BEGIN DATASET CONTENT
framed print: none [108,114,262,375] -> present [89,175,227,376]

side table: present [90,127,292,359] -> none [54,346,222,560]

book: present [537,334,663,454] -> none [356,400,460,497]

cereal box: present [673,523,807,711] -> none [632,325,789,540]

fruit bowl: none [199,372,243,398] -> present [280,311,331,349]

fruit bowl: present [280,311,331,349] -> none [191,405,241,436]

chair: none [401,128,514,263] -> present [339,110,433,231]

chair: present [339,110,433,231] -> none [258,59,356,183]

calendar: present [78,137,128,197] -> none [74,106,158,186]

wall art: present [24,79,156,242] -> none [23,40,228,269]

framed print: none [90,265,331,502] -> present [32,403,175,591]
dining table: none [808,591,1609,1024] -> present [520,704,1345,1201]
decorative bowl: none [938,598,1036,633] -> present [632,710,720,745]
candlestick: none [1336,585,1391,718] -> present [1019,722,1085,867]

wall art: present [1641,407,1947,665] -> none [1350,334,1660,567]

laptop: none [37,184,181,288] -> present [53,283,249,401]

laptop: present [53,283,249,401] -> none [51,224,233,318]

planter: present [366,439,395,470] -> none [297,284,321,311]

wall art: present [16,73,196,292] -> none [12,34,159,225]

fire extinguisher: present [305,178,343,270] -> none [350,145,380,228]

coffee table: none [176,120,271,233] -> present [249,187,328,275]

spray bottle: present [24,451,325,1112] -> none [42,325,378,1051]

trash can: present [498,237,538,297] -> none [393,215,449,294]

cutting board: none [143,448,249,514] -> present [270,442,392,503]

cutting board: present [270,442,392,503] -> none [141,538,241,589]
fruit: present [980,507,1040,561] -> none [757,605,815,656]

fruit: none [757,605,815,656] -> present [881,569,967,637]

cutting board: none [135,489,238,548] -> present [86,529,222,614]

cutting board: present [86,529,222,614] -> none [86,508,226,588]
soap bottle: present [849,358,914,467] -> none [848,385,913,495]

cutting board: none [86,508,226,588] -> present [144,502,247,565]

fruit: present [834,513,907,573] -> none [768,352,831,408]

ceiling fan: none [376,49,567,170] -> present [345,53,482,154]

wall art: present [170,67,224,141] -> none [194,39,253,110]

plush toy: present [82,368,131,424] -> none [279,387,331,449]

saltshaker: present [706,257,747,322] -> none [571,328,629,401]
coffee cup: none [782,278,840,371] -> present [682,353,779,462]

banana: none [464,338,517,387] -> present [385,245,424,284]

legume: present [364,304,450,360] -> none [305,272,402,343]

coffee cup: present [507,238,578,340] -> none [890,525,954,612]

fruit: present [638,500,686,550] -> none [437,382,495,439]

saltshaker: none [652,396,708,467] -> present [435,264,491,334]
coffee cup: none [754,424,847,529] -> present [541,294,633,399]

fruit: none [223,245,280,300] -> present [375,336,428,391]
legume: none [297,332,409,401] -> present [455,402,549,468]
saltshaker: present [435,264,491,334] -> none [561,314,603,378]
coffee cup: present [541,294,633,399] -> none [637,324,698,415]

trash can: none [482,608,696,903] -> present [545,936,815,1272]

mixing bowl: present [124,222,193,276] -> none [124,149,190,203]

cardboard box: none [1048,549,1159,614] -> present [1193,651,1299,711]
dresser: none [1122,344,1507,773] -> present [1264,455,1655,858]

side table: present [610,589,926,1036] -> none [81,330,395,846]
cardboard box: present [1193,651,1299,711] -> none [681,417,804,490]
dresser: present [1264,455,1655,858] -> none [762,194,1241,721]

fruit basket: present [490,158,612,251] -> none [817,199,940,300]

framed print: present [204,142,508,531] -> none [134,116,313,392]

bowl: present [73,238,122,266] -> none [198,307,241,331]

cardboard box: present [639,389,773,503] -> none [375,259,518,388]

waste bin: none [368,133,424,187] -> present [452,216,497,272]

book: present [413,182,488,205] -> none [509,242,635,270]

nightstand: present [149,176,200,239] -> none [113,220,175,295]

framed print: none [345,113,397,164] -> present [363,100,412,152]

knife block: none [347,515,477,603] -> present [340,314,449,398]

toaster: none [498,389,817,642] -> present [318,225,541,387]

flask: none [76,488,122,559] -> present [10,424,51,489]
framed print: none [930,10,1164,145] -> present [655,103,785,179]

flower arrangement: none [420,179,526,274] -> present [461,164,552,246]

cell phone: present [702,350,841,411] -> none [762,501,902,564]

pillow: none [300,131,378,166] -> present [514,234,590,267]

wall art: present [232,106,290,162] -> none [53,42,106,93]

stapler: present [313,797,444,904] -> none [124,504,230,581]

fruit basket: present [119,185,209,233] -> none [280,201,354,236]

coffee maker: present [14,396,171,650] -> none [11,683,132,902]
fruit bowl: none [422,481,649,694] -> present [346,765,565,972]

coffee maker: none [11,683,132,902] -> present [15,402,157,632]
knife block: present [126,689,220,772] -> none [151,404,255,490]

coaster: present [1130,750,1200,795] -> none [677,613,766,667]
END DATASET CONTENT
▶ **REQUEST**
An exact, complete copy of the data is the only acceptable answer.

▶ **YOUR SOLUTION**
framed print: none [108,114,262,375] -> present [89,175,227,376]

side table: present [90,127,292,359] -> none [54,346,222,560]

book: present [537,334,663,454] -> none [356,400,460,497]

cereal box: present [673,523,807,711] -> none [632,325,789,540]

fruit bowl: none [199,372,243,398] -> present [280,311,331,349]

fruit bowl: present [280,311,331,349] -> none [191,405,241,436]

chair: none [401,128,514,263] -> present [339,110,433,231]

chair: present [339,110,433,231] -> none [258,59,356,183]

calendar: present [78,137,128,197] -> none [74,106,158,186]

wall art: present [24,79,156,242] -> none [23,40,228,269]

framed print: none [90,265,331,502] -> present [32,403,175,591]
dining table: none [808,591,1609,1024] -> present [520,704,1345,1201]
decorative bowl: none [938,598,1036,633] -> present [632,710,720,745]
candlestick: none [1336,585,1391,718] -> present [1019,722,1085,867]

wall art: present [1641,407,1947,665] -> none [1350,334,1660,567]

laptop: none [37,184,181,288] -> present [53,283,249,401]

laptop: present [53,283,249,401] -> none [51,224,233,318]

planter: present [366,439,395,470] -> none [297,284,321,311]

wall art: present [16,73,196,292] -> none [12,34,159,225]

fire extinguisher: present [305,178,343,270] -> none [350,145,380,228]

coffee table: none [176,120,271,233] -> present [249,187,328,275]

spray bottle: present [24,451,325,1112] -> none [42,325,378,1051]

trash can: present [498,237,538,297] -> none [393,215,449,294]

cutting board: none [143,448,249,514] -> present [270,442,392,503]

cutting board: present [270,442,392,503] -> none [141,538,241,589]
fruit: present [980,507,1040,561] -> none [757,605,815,656]

fruit: none [757,605,815,656] -> present [881,569,967,637]

cutting board: none [135,489,238,548] -> present [86,529,222,614]

cutting board: present [86,529,222,614] -> none [86,508,226,588]
soap bottle: present [849,358,914,467] -> none [848,385,913,495]

cutting board: none [86,508,226,588] -> present [144,502,247,565]

fruit: present [834,513,907,573] -> none [768,352,831,408]

ceiling fan: none [376,49,567,170] -> present [345,53,482,154]

wall art: present [170,67,224,141] -> none [194,39,253,110]

plush toy: present [82,368,131,424] -> none [279,387,331,449]

saltshaker: present [706,257,747,322] -> none [571,328,629,401]
coffee cup: none [782,278,840,371] -> present [682,353,779,462]

banana: none [464,338,517,387] -> present [385,245,424,284]

legume: present [364,304,450,360] -> none [305,272,402,343]

coffee cup: present [507,238,578,340] -> none [890,525,954,612]

fruit: present [638,500,686,550] -> none [437,382,495,439]

saltshaker: none [652,396,708,467] -> present [435,264,491,334]
coffee cup: none [754,424,847,529] -> present [541,294,633,399]

fruit: none [223,245,280,300] -> present [375,336,428,391]
legume: none [297,332,409,401] -> present [455,402,549,468]
saltshaker: present [435,264,491,334] -> none [561,314,603,378]
coffee cup: present [541,294,633,399] -> none [637,324,698,415]

trash can: none [482,608,696,903] -> present [545,936,815,1272]

mixing bowl: present [124,222,193,276] -> none [124,149,190,203]

cardboard box: none [1048,549,1159,614] -> present [1193,651,1299,711]
dresser: none [1122,344,1507,773] -> present [1264,455,1655,858]

side table: present [610,589,926,1036] -> none [81,330,395,846]
cardboard box: present [1193,651,1299,711] -> none [681,417,804,490]
dresser: present [1264,455,1655,858] -> none [762,194,1241,721]

fruit basket: present [490,158,612,251] -> none [817,199,940,300]

framed print: present [204,142,508,531] -> none [134,116,313,392]

bowl: present [73,238,122,266] -> none [198,307,241,331]

cardboard box: present [639,389,773,503] -> none [375,259,518,388]

waste bin: none [368,133,424,187] -> present [452,216,497,272]

book: present [413,182,488,205] -> none [509,242,635,270]

nightstand: present [149,176,200,239] -> none [113,220,175,295]

framed print: none [345,113,397,164] -> present [363,100,412,152]

knife block: none [347,515,477,603] -> present [340,314,449,398]

toaster: none [498,389,817,642] -> present [318,225,541,387]

flask: none [76,488,122,559] -> present [10,424,51,489]
framed print: none [930,10,1164,145] -> present [655,103,785,179]

flower arrangement: none [420,179,526,274] -> present [461,164,552,246]

cell phone: present [702,350,841,411] -> none [762,501,902,564]

pillow: none [300,131,378,166] -> present [514,234,590,267]

wall art: present [232,106,290,162] -> none [53,42,106,93]

stapler: present [313,797,444,904] -> none [124,504,230,581]

fruit basket: present [119,185,209,233] -> none [280,201,354,236]

coffee maker: present [14,396,171,650] -> none [11,683,132,902]
fruit bowl: none [422,481,649,694] -> present [346,765,565,972]

coffee maker: none [11,683,132,902] -> present [15,402,157,632]
knife block: present [126,689,220,772] -> none [151,404,255,490]

coaster: present [1130,750,1200,795] -> none [677,613,766,667]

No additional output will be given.